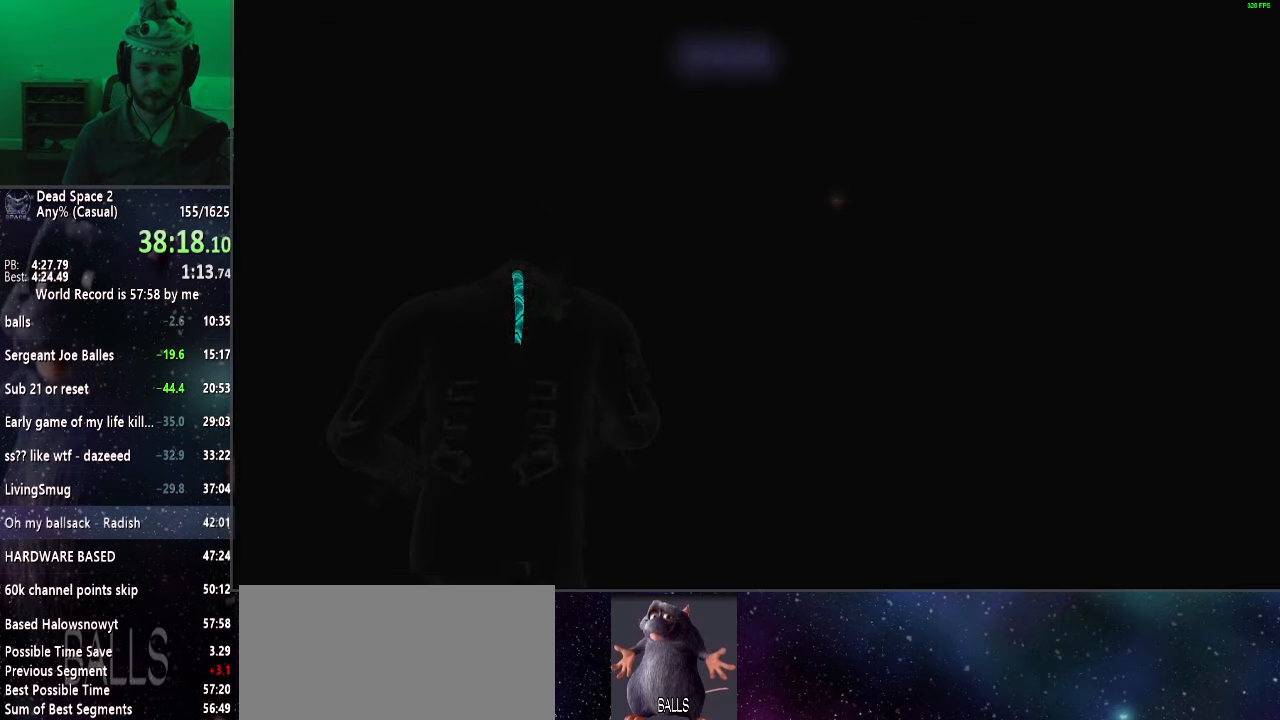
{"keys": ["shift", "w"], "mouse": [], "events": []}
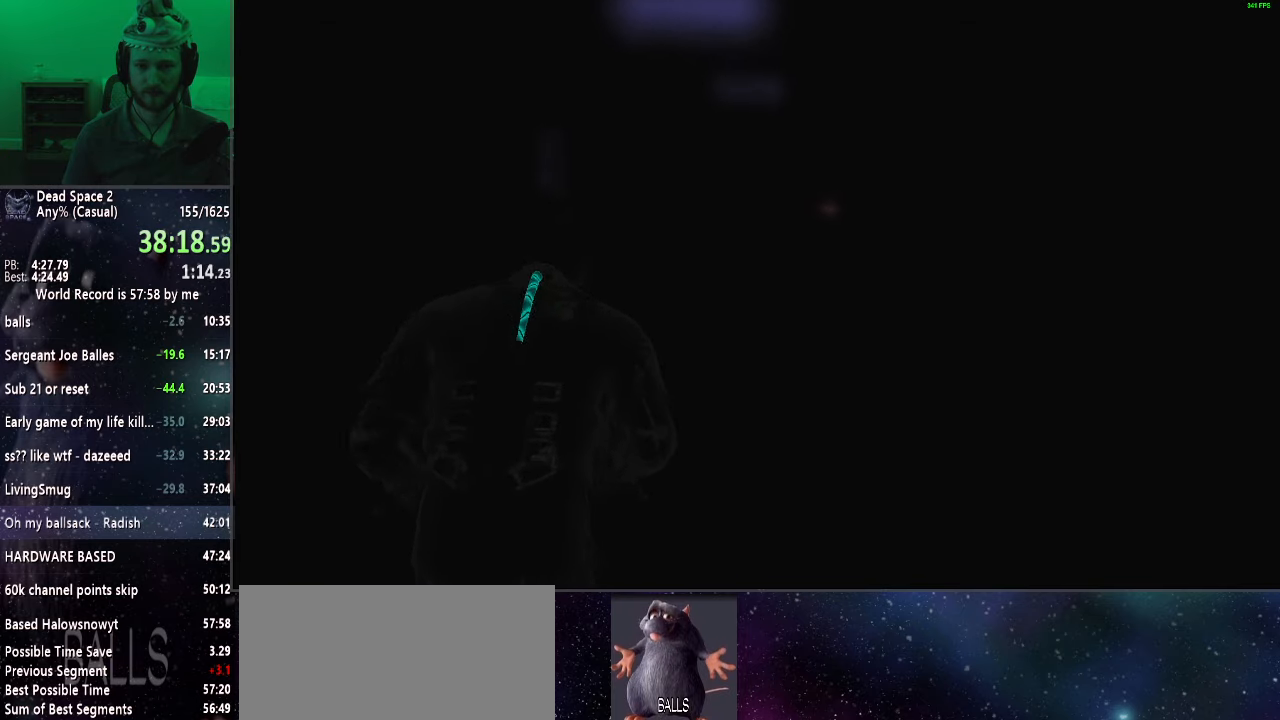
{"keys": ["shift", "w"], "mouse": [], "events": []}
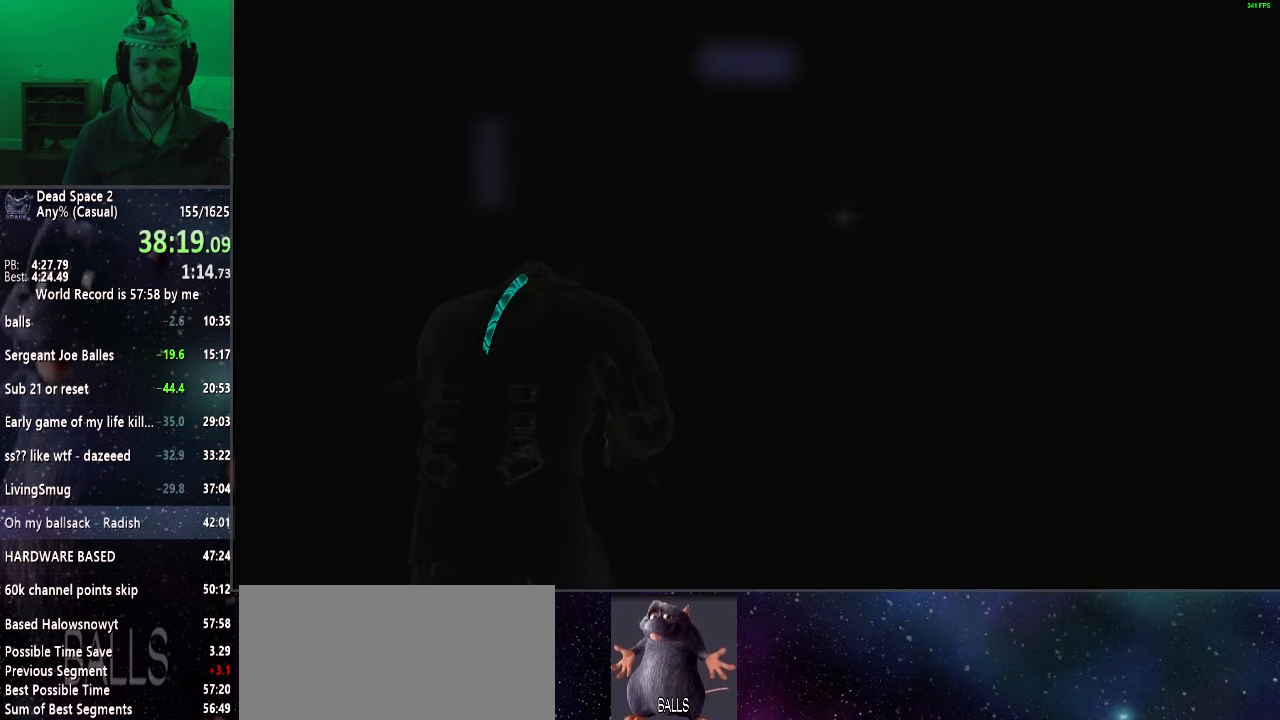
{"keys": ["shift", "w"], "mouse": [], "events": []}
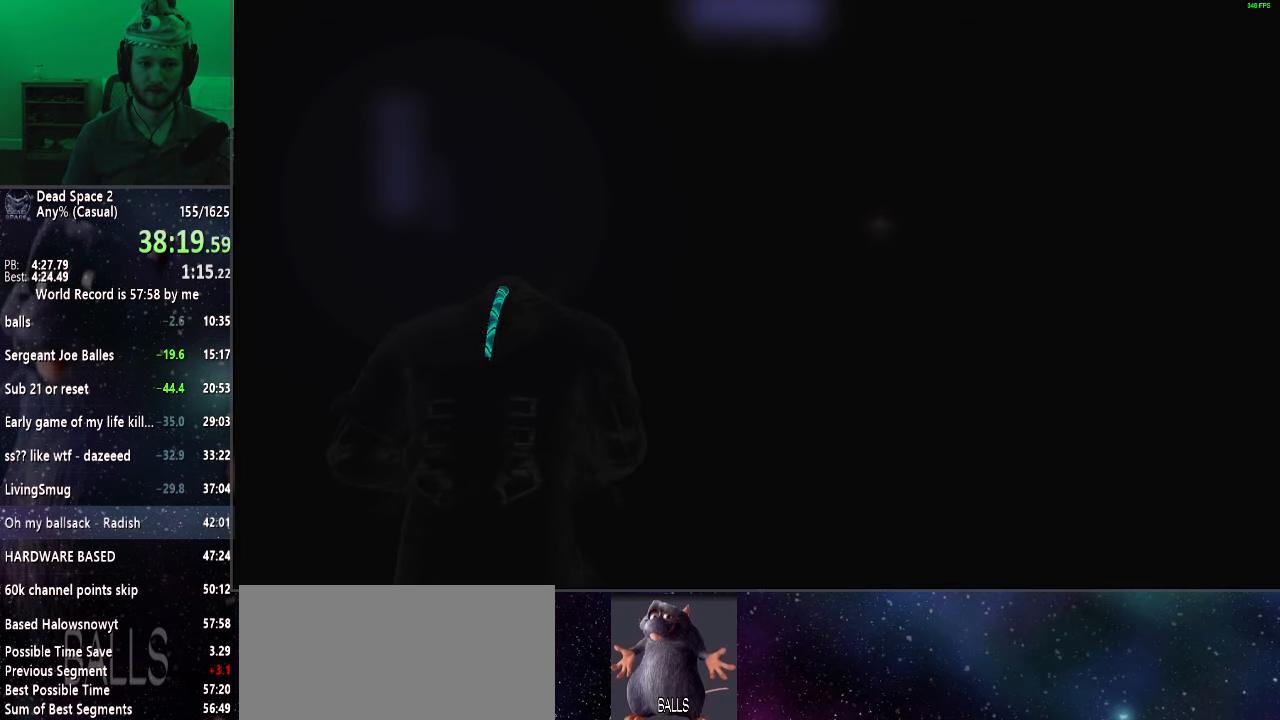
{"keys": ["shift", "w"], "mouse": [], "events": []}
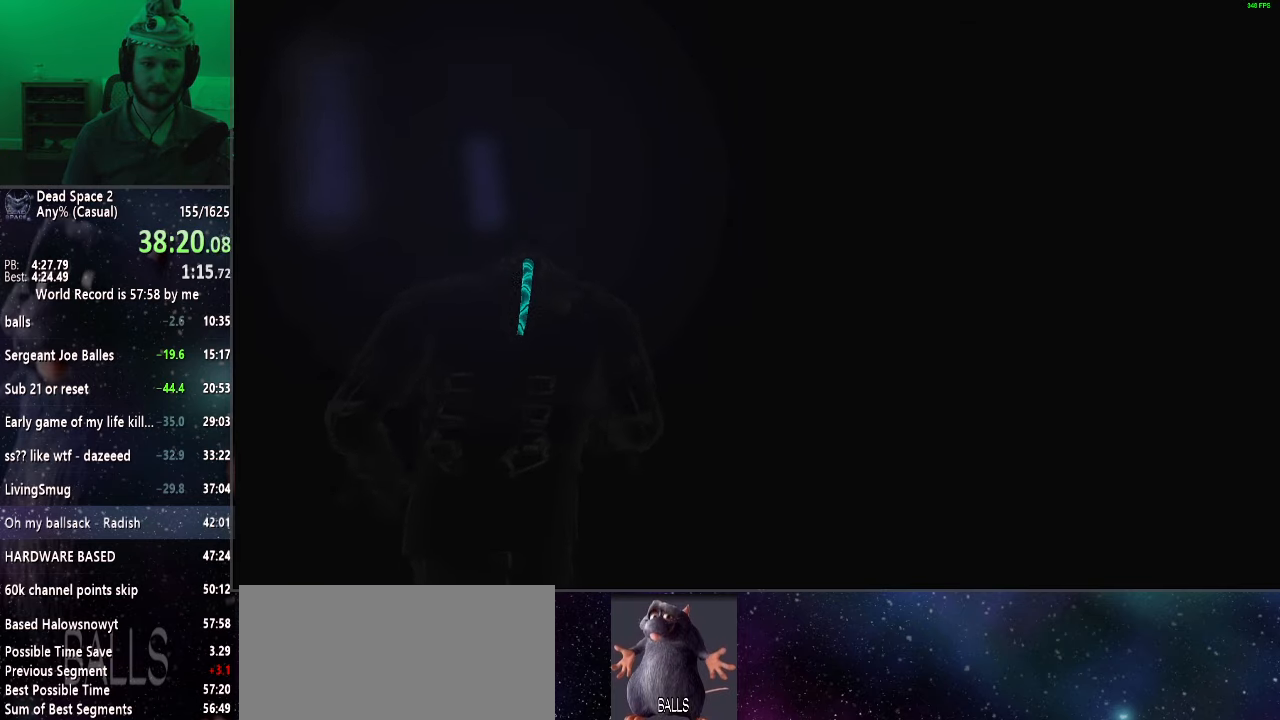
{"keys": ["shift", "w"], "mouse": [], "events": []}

* * * * * * * * *

Task prompt :: Every entry is to be reproduced word for word, and no image is carried over.

Answer to this exercise ::
{"keys": ["shift", "w"], "mouse": [], "events": []}
{"keys": ["shift", "w"], "mouse": [], "events": []}
{"keys": ["shift", "w"], "mouse": [], "events": []}
{"keys": ["shift", "w"], "mouse": [], "events": []}
{"keys": ["shift", "w"], "mouse": [], "events": []}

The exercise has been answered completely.